Dominasi Pelatih Asing di Liga Tertinggi Indonesia
BRI Super League 2026/2027 akan segera dimulai, dengan 18 klub kontestan telah menetapkan staf kepelatihan mereka. Musim ini, liga sepak bola level tertinggi di Indonesia tersebut didominasi oleh pelatih-pelatih asing, terutama dari Portugal. Sebanyak empat pelatih asal Portugal akan menukangi klub-klub di Indonesia.
Para pelatih asal Portugal yang akan berkompetisi di musim ini meliputi Mauro Jeronimo di Borneo FC Samarinda, Bernardo Tavares di Persebaya, Mario Lemos di Persijap, dan Ze Gomes di Madura United. Dominasi ini menarik perhatian, mengingat beberapa di antaranya memiliki rekam jejak prestasi di sepak bola Indonesia. Sebagai contoh, Bernardo Tavares pernah membawa PSM Makassar meraih gelar juara pada musim 2023/2024.
Selain Portugal, beberapa negara lain juga menyumbangkan pelatih untuk BRI Super League 2026/2027. Brasil memiliki tiga nama, yakni Fabio Lefundes di Java United, Osmar Loss di Dewa United, dan Marquinhos Santos di Arema FC. Dari Spanyol, ada Oscar Bruzon di Bhayangka FC, Carlos Pena di Persita, dan Marcos Reina di Persik.
Belanda juga diwakili oleh tiga pelatih: Johnny Jansen di Bali United, Jean Paul Van Gastel di PSIM, dan Pieter Histra di PSS. Sementara itu, Kroasia diwakili oleh Igor Tolic yang melatih Persib, dan Bosnia-Herzegovina oleh Darije Kalezic di PSM. Dari Asia Timur, Shin Tae-yong akan memimpin Persija, dan Serbia diwakili oleh Milos Joksic yang menangani Garudayaksa FC.

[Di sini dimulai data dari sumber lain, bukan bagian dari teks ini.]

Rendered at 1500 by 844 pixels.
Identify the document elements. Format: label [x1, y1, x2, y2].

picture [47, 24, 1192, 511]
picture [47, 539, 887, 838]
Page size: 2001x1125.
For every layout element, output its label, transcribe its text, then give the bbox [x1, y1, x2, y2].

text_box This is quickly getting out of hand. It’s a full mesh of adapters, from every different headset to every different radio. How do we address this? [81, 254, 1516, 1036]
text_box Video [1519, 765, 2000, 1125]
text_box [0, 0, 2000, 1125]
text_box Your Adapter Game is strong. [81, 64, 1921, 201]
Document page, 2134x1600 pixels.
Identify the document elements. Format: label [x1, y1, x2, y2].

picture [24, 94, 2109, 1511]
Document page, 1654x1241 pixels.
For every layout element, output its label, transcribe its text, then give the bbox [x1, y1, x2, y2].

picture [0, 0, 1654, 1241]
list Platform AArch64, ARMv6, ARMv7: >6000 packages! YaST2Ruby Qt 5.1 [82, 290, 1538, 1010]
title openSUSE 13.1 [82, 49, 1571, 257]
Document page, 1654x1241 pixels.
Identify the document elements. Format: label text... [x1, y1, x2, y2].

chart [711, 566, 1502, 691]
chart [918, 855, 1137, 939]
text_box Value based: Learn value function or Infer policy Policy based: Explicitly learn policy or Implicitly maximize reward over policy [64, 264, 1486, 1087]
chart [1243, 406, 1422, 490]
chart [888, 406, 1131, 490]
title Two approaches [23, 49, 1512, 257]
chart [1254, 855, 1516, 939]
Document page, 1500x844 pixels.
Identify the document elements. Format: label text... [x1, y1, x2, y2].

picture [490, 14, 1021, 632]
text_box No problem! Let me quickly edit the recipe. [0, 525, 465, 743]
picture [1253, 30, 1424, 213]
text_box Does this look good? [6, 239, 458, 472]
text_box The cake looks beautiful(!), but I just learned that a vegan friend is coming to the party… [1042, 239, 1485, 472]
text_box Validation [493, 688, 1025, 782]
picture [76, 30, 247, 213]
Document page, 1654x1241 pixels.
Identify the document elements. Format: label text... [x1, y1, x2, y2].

Tantangan bagi Pelatih di BRI Super League
BRI Super League dikenal sebagai liga yang tidak terlalu ramah bagi para pelatih. Liga ini memiliki reputasi “sadis” dalam hal pemecatan pelatih. Dari 18 pelatih yang memulai musim, biasanya hanya sekitar enam atau tujuh pelatih yang mampu bertahan menukangi klub yang sama hingga musim berakhir. Pergeseran posisi pelatih berlangsung sangat dinamis, dan pergantian pelatih kerap terjadi lebih dari sekali di sejumlah klub.
Tidak jarang, pelatih kehilangan pekerjaan mereka pada pekan kelima atau keenam kompetisi. Ketika prestasi sebuah klub jauh dari harapan atau target tidak tercapai, pelatih seringkali menjadi pihak pertama yang disorot oleh manajemen dan pendukung. Pola pergantian pelatih yang cepat ini telah berulang dalam beberapa edisi terakhir, menambah tensi menjelang dimulainya musim baru.

Performa awal tim seringkali menjadi penentu nasib seorang pelatih di musim yang baru. Dengan pengalaman yang beragam dari para pelatih asing, keberadaan mereka menjadi salah satu sorotan pramusim, baik dari sisi pendekatan taktik maupun adaptasi terhadap dinamika kompetisi yang ketat ini.
Ade Suhendra, Satu-satunya Pelatih Lokal
Di tengah dominasi pelatih asing, Ade Suhendra menjadi satu-satunya pelatih asal Indonesia yang akan memimpin klub di BRI Super League 2026/2027. Ia akan menukangi Isenmulang Kalteng FC, klub yang telah ia latih sejak musim lalu. Sebelumnya, klub tersebut dikenal sebagai Adhyaksa FC dan berkompetisi di Pegadaian Championship.
Kesempatan ini merupakan tantangan besar bagi Ade Suhendra. Mantan gelandang PSPS Pekanbaru dan Persija Jakarta ini datang ke kasta tertinggi dengan modal yang kuat. Ia memiliki status sebagai pelatih terbaik di Pegadaian Championship 2026/2027, sebuah pengakuan atas kinerjanya di musim sebelumnya.

Kehadiran Ade Suhendra sebagai satu-satunya pelatih lokal menjadi pengecualian di tengah arus pelatih asing yang kuat. Kiprahnya bersama Isenmulang Kalteng FC akan menjadi salah satu cerita menarik yang patut dicermati pada awal musim BRI Super League 2026/2027.
Musim BRI Super League 2026/2027 akan segera bergulir, dengan 18 klub kontestan telah menentukan staf kepelatihan mereka.